Bolas De Queijo Na Garganta - Cáseos

01/07/2009 • Por • 202,838 Acessos

É freqüente muitas pessoas se questionarem sobre umas massas parecidas com grãos de arroz de cor branco ou amarelada, que vêm da garganta e aparecem na boca. Muitos pensam que são apenas restos de comida, mas não...

Os cáseos amigdalianos apresentam-se como pequenas massas esbranquiçadas ou amareladas de odor extremamente desagradável. O seu nome deriva do latim "caseum", que significa queijo, devido à sua semelhança com uma pequena bolinha de queijo. Formam-se em buracos das tonsilas denominados criptas. São frequentemente associados a uma sensação de desconforto, irritação de garganta e são expelidos durante a fala, tosse ou espirros. Podem ocorrer em qualquer idade e até em indivíduos que nunca apresentaram queixas.

A composição consiste em células epiteliais descamadas da mucosa oral, proteínas salivares e restos alimentares que servirão de substrato alimentar para as bactérias anaeróbicas proteolíticas. Quando essas bactérias digerem as proteínas, são liberadas substâncias que têm mau cheiro. Entre elas o gás sulfídrico, resultante do metabolismo anaeróbico – escatol, que libera cheiro de ovo choco – putrescina, substância encontrada nas fezes – cadaverina, produto usual da decomposição de corpos. A mistura dos odores dessas substâncias não costuma ser percebida pelos portadores, mas provocam repulsa nos que se relacionam com eles.

Pesquisas recentes da Universidade de Michigan, lideradas por Walter Loesche, concluiram que os microorganismos presentes nos cáseos são diferentes dos relacionados com a placa bacteriana dentária. Também se concluiu que o substrato nutritivo necessário para a atividade das bactérias dos cáseos não serão os restos de alimentos dispersos pela boca, mas sim matéria em decomposição retida na área posterior da língua.

A explicação proposta é simples. Essa região recebe fluxo diminuído de saliva e contém grande número de criptas – invaginações, nas quais bactérias podem se esconder. Nesse local privilegiado, digerem proteínas celulares originadas da descamação da boca, como também as contidas no muco que gotejam imperceptível dos seios da face na direção da faringe – corrimento nasal posterior.

Esse gotejamento persistente é encontrado em cerca de 25% da população urbana, resultado de alergias, poluentes químicos e processos inflamatórios das mucosas nasais e seios da face (sinusites).

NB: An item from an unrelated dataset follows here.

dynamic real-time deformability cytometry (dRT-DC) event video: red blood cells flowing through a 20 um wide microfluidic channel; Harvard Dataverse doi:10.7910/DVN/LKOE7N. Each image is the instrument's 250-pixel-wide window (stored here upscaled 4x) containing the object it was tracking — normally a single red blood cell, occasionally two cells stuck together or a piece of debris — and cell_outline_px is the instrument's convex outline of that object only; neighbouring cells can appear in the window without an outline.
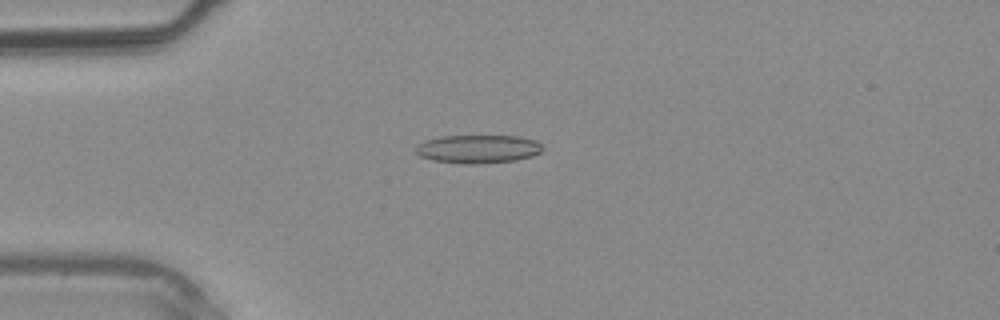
{"species": "common noctule bat (a hibernating species)", "species_latin": "Nyctalus noctula", "temperature_condition": "warm", "stored_images_in_passage": 4, "camera_frame_rate_fps": 3000, "um_per_image_px": 0.085, "animal": {"sex": "male", "body_mass_g": 20.4}, "frame": {"image": 1, "passage_image": 3, "time_ms": 2.333, "image_size_px": [1000, 320], "cell_outline_px": [[544, 148], [540, 152], [532, 156], [516, 160], [480, 164], [464, 164], [432, 160], [420, 156], [416, 152], [416, 144], [424, 140], [440, 136], [520, 136], [536, 140]], "centroid_in_image_um": [40.62, 12.66], "position_along_channel_um": 44.4, "area_um2": 21.15}}
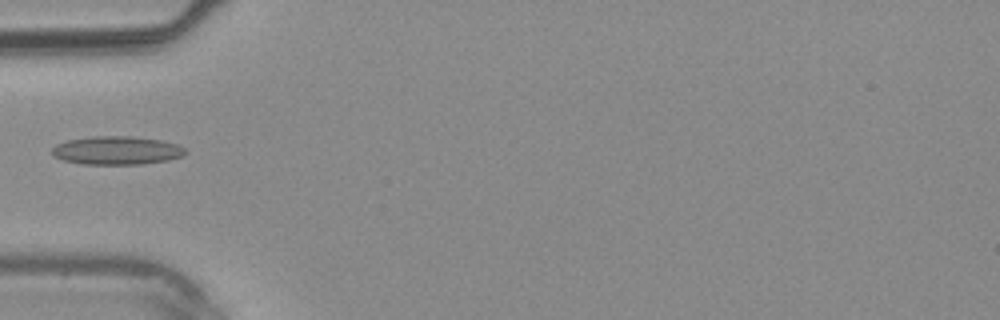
{"frame": {"image": 2, "passage_image": 4, "time_ms": 3.333, "image_size_px": [1000, 320], "cell_outline_px": [[188, 152], [184, 156], [168, 160], [144, 164], [80, 164], [64, 160], [52, 156], [52, 148], [56, 144], [68, 140], [92, 136], [132, 136], [160, 140], [176, 144], [184, 148]], "centroid_in_image_um": [9.93, 12.79], "position_along_channel_um": 75.1, "area_um2": 22.2}}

O controle da formação dos cáseos é importante na prevenção de diversas doenças. As bactérias presentes neste processo estão associadas a outros problemas de saúde, como gastrite, pneumonia e doença periodontal.

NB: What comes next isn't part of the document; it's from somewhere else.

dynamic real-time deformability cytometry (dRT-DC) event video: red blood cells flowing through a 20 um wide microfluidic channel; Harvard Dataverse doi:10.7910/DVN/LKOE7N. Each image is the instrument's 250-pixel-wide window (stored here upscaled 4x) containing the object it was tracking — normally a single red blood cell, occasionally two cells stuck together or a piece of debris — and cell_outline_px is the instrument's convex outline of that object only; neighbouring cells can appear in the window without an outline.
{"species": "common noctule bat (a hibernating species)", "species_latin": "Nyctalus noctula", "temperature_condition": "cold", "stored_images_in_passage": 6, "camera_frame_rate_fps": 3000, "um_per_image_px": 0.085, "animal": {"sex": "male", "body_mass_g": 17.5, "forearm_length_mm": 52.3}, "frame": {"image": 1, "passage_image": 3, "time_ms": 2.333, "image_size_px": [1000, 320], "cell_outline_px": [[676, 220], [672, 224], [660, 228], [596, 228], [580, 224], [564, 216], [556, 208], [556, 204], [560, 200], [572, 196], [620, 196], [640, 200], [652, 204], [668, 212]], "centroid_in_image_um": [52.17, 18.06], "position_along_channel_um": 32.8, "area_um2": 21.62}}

Existem diversas opções no tratamento dos cáseos. Antigamente removiam-se de forma radical as tonsilas, tema de muita polémica na comunidade científica dada a função das tonsilas como órgão de defesa importante. Atualmente pode-se optar pela criptólise a laser, que consiste na remoção cirúrgica apenas das criptas das tonsilas, conservando assim um remanescente. No entanto, em muitos casos o problema do hálito persiste dado que a origem da halitose é multifatorial. Além do pós-operatório doloroso, podem ser necessárias outras intervenções cirúrgicas.

Este tema levou pesquisadores do hálito a desenvolverem protocolos não cirúrgicos com tratamentos conservadores e muito eficientes. Estudos com pacientes portadores cáseos da Universidade de São Paulo (USP) concluíram que mediante exames precisos de diagnóstico, tratar as causas da formação é a melhor solução. É neste contexto que os especialistas em halitose são cada vez mais procurados, evitando os incovenientes e riscos associados a qualquer cirurgia. O profissional investiga quais as causas e elabora um tratamento específico.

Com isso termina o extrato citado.